5 hermosos proverbios filipinos

Los proverbios filipinos son fruto de una enorme multiculturalidad. Recordemos que en Filipinas hay más de 80 comunidades, cada una de ellas con su propio dialecto y cultura. Por ello, ha surgido una cultura nacional muy variada, en la que, sin embargo, hay elementos comunes.

Filipinas ha recibido influencias de sociedades tan diferentes como la española, la china, la estadounidense y la de malasia. Así, a la diversidad de culturas locales se ha sumado un impacto multicolor de otras latitudes. Los proverbios filipinos reflejan esas múltiples influencias.

Una escoba es robusta porque sus hebras están fuertemente atadas”.

-Proverbio filipino-

La familia y la mujer como centro de todo son dos de los grandes valores en la sociedad filipina. Es un elemento común a la mayoría de las subculturas. También se trata de un entorno en el que el respeto a las tradiciones y la bondad tienen un lugar preferencial. Estos son cinco de esos proverbios filipinos que nos acercan a esa cultura.

1. Uno de los proverbios filipinos sobre la adaptación

Uno de los proverbios filipinos más antiguos dice lo siguiente: “Mientras  la sábana sea corta, aprenda a acurrucarse”. Significa que debemos adaptarnos a las circunstancias, pues estas no se adaptarán a nosotros.

Es un bello mensaje, ya que precisamente una de las grandes virtudes en la vida es la capacidad de adaptación, ya que nada en la vida está hecho a nuestra medida. Siempre es necesario que pongamos algo de nuestra parte para acomodarnos a esa realidad.

2. Mucho ruido, pocas nueces

Muchos proverbios filipinos, y de otras partes del mundo, hacen hincapié en la idea de que los charlatanes siempre buscan mayor visibilidad. La verdadera sabiduría es más discreta y no se pavonea para hacerse notar.

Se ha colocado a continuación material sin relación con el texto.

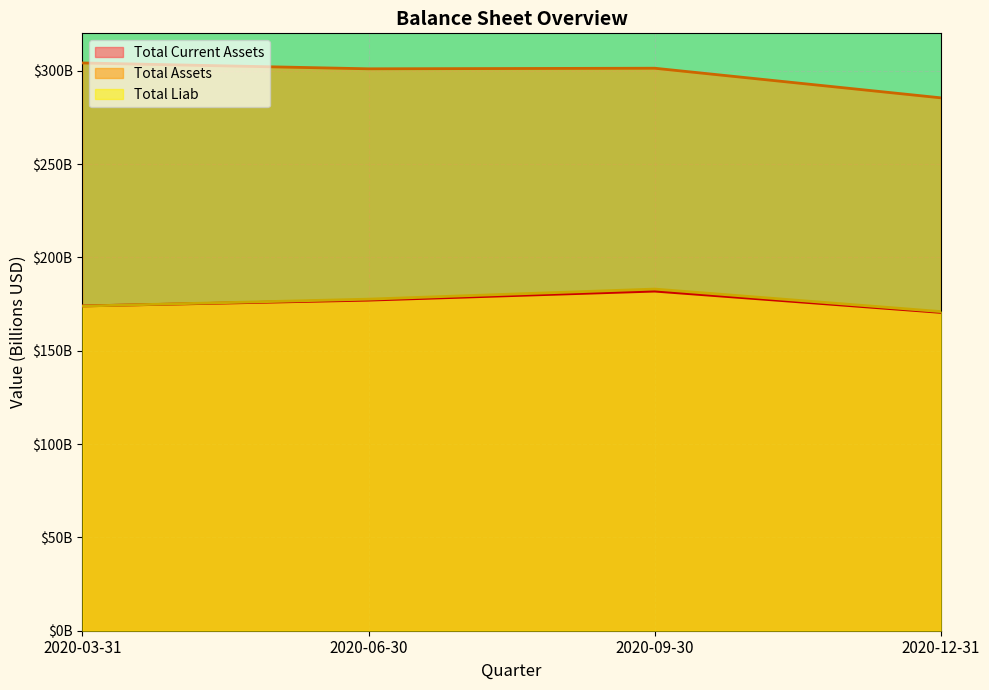

List the series in order of their peak value, highest first.

Total Assets, Total Liab, Total Current Assets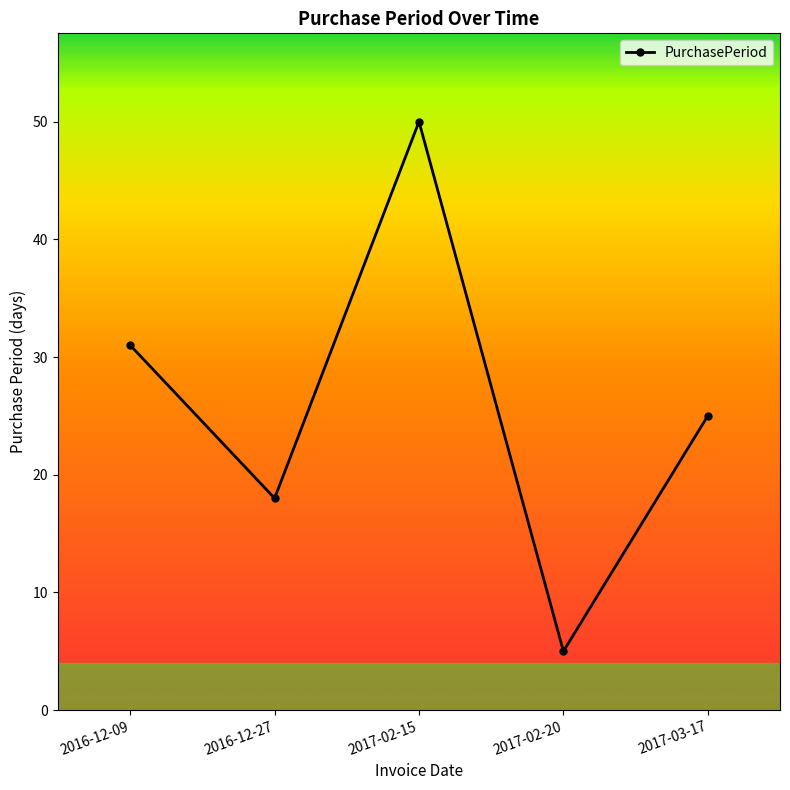

Where is the first local maximum?

2017-02-15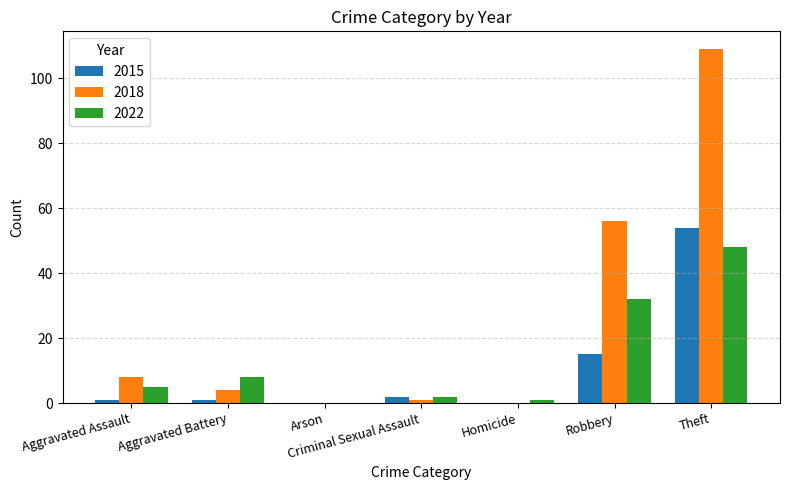

Are the bars grouped side by side (vs. stacked)?

Yes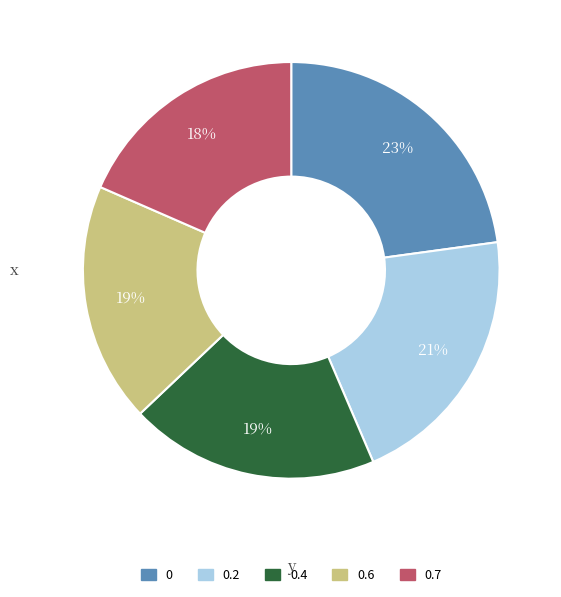

To the nearest percent, what is the average slice percentage?

20%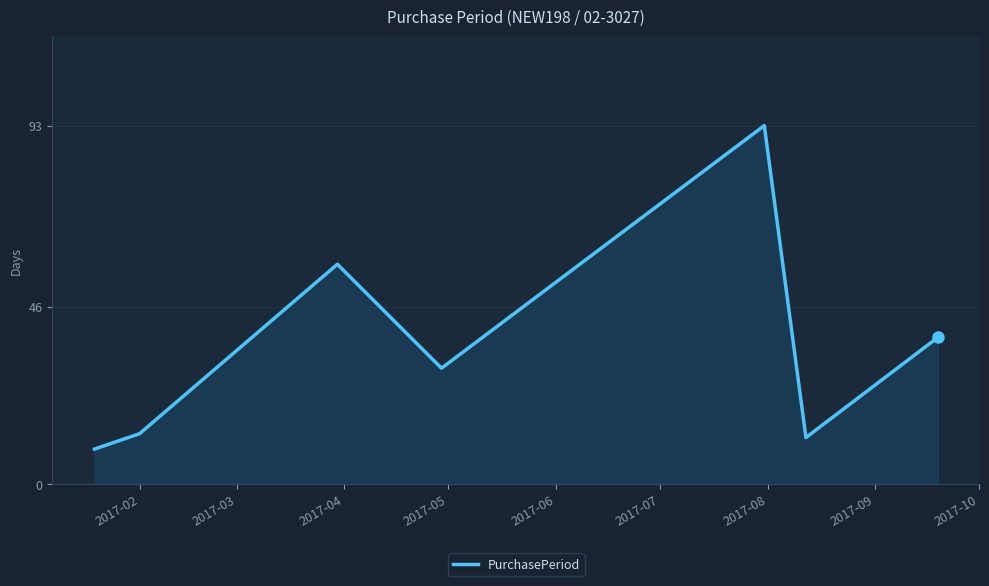

What is the smallest value displayed?

9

Ese es precisamente el tema al que alude este hermoso proverbio filipino: “La lata que no contiene nada es ruidosa”. Quiere decir que muchas veces lo que llama la atención, o se vuelve más visible, no es precisamente lo más valioso. Las esencias son silenciosas, mientras que las apariencias hacen mucho ruido. Se trata de un llamado de atención para no dejarse envolver por los “cantos de sirenas”.

3. Muchos caminos conducen al mismo punto

Aunque nuestra sociedad viva obsesionada con la rapidez, a veces hay procesos que toman tiempo. No es posible reducir la duración de los mismos, ya que cada realidad tiene su propia dinámica. Hay ocasiones en las que nos desesperamos un poco, queriendo que todo ocurra pronto. Olvidamos que todo ocurre, de una u otra manera, en el momento preciso.

Uno de los proverbios filipinos nos recuerda esto. Dice así: “No importa cuán larga sea la procesión, esta terminara en la iglesia”. Significa que a veces los caminos son largos, pero si están dirigidos a un punto específico, conducirán allí mismo. En el fondo, es un llamado a la perseverancia.

4. Los árboles que dan frutos

Este hermoso proverbio filipino es una magnífica metáfora, de gran profundidad. Dice así: “Es trepado a menudo aquel árbol que da fruto”. Resulta muy similar a un proverbio occidental que señala: “Solo le tiran piedras al árbol que da frutos”. El sentido es básicamente el mismo.

Esta afirmación quiere decir que las personas o las realidades que verdaderamente aportan algo, muchas veces son objeto de críticas o agresiones. Suele suceder que quien toma la iniciativa, o plantea algo novedoso, reciba como primera respuesta un cuestionamiento. También significa que quienes son más productivos, son también más solicitados.

5. Las cortezas amargas

La abundancia y la carencia generan reacciones muy reveladoras en las personas. Curiosamente, cuando hay abundancia, la gente se torna más exigente y difícil de complacer. En cambio, cuando lo que prima es la necesidad, se le otorga un valor mayor a las cosas simples.

Eso es precisamente lo que nos recuerda uno de los proverbios filipinos. Dice lo siguiente: “No hay corteza amarga para una persona hambrienta”. En condiciones de necesidad, en este caso de “hambre” en su sentido simbólico, no hay críticas para aquello que la satisface. Es, en últimas, una lección de humildad y sencillez.

Todos estos proverbios filipinos nos muestran que las diferentes culturas populares del mundo tienen una especie de consenso en relación a los valores más importantes. Por más que se trate de sociedades muy diferentes, vemos claramente cómo son próximas, en términos éticos, a las nuestras.